Y
un día Piki se fue. Así llamamos al chimango que había encontrado Virgi en la
plaza, para año nuevo. Ya lo habíamos sacado al patio unos días antes para que
se fuera acostumbrando a la libertad. Lo pusimos sobre una planta de mandarinas
y allí se quedó todo el tiempo, pasando con cuidado a otras ramas, probando
equilibrio sobre terreno que no conocía. Exploraba, observaba, descubría. Pero
no se iba. Lo dejamos un rato para ver si remontaba vuelo, pero no lo hizo.

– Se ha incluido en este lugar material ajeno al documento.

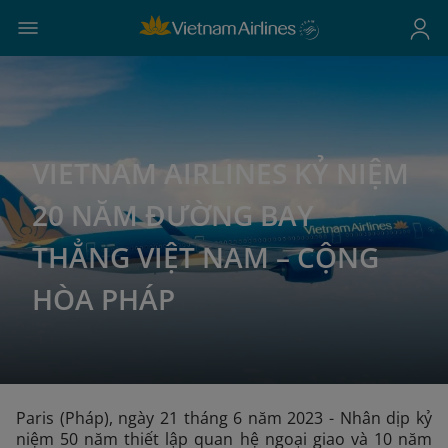
VIETNAM AIRLINES KỶ NIỆM
20 NĂM ĐƯỜNG BAY
THẲNG VIỆT NAM – CỘNG
HÒA PHÁP
Paris (Pháp), ngày 21 tháng 6 năm 2023 - Nhân dịp kỷ
niệm 50 năm thiết lập quan hệ ngoại giao và 10 năm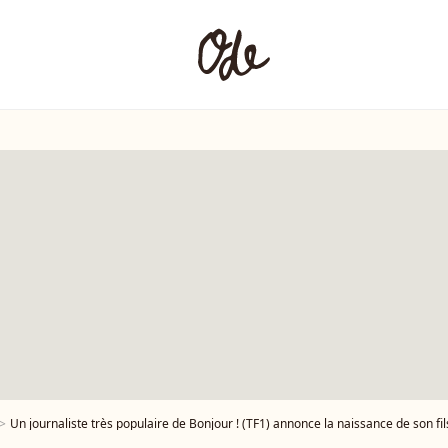
Un journaliste très populaire de Bonjour ! (TF1) annonce la naissance de son fil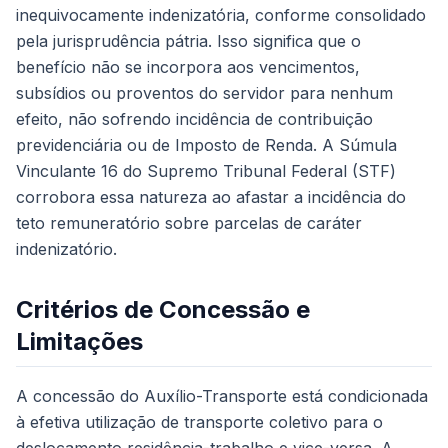
inequivocamente indenizatória, conforme consolidado
pela jurisprudência pátria. Isso significa que o
benefício não se incorpora aos vencimentos,
subsídios ou proventos do servidor para nenhum
efeito, não sofrendo incidência de contribuição
previdenciária ou de Imposto de Renda. A Súmula
Vinculante 16 do Supremo Tribunal Federal (STF)
corrobora essa natureza ao afastar a incidência do
teto remuneratório sobre parcelas de caráter
indenizatório.
Critérios de Concessão e
Limitações
A concessão do Auxílio-Transporte está condicionada
à efetiva utilização de transporte coletivo para o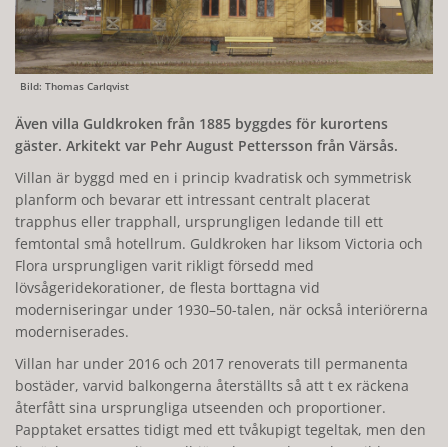
Bild: Thomas Carlqvist
Även villa Guldkroken från 1885 byggdes för kurortens
gäster. Arkitekt var Pehr August Pettersson från Värsås.
Villan är byggd med en i princip kvadratisk och symmetrisk
planform och bevarar ett intressant centralt placerat
trapphus eller trapphall, ursprungligen ledande till ett
femtontal små hotellrum. Guldkroken har liksom Victoria och
Flora ursprungligen varit rikligt försedd med
lövsågeridekorationer, de flesta borttagna vid
moderniseringar under 1930–50-talen, när också interiörerna
moderniserades.
Villan har under 2016 och 2017 renoverats till permanenta
bostäder, varvid balkongerna återställts så att t ex räckena
återfått sina ursprungliga utseenden och proportioner.
Papptaket ersattes tidigt med ett tvåkupigt tegeltak, men den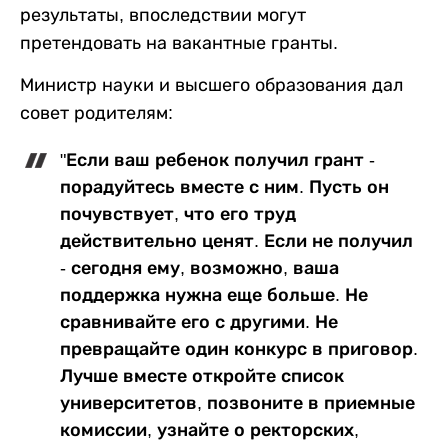
результаты, впоследствии могут
претендовать на вакантные гранты.
Министр науки и высшего образования дал
совет родителям:
"Если ваш ребенок получил грант -
порадуйтесь вместе с ним. Пусть он
почувствует, что его труд
действительно ценят. Если не получил
- сегодня ему, возможно, ваша
поддержка нужна еще больше. Не
сравнивайте его с другими. Не
превращайте один конкурс в приговор.
Лучше вместе откройте список
университетов, позвоните в приемные
комиссии, узнайте о ректорских,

Entonces, Virgi lo tomó nuevamente y lo llevó al patio luz. Aún teníamos miedo
de que algún animal doméstico se adueñara de su vida.
Desde allí,
miraba hacia abajo, al patio, y nos observaba con indecisión; quizás no se
sentía preparado todavía, pero su instinto le decía que ese no era su lugar. Quedó un buen rato allí, y luego se fue, casi
sin avisar, porque no lo vimos alejarse. Nos quedamos con la congoja de su
partida y con la duda de su destino. Salimos al patio, miramos al cielo, sobre
los árboles y los techos vecinos, pero no estaba. Piki se había ido; debíamos
acostumbrarnos a la idea. Pero al día siguiente apareció sobre el techo otra
vez. Había regresado. Virgi se subió para darle de comer y él se aproximó con
la confianza y la seguridad que da el cariño recibido. Quizás no había
encontrado comida; tal vez se sentía solo. La cuestión es que decidió volver.
Estuvo un tiempo dando vueltas del techo a un árbol; lo observábamos, nos
observaba. Y volvió a partir.
Pero al otro día, casi a la misma hora, apareció
nuevamente. Y esta vez entró al patio luz a comer, se quedó casi toda la tarde
allí, donde había pasado sus primeros días, y a la tardecita se fue. Quizás
vuelva, quizás no, pero será su decisión. Porque nunca fue prisionero de
nuestros deseos. Seguramente aún vacila sobre su rol de mascota. Y si decide volver, allí estaremos.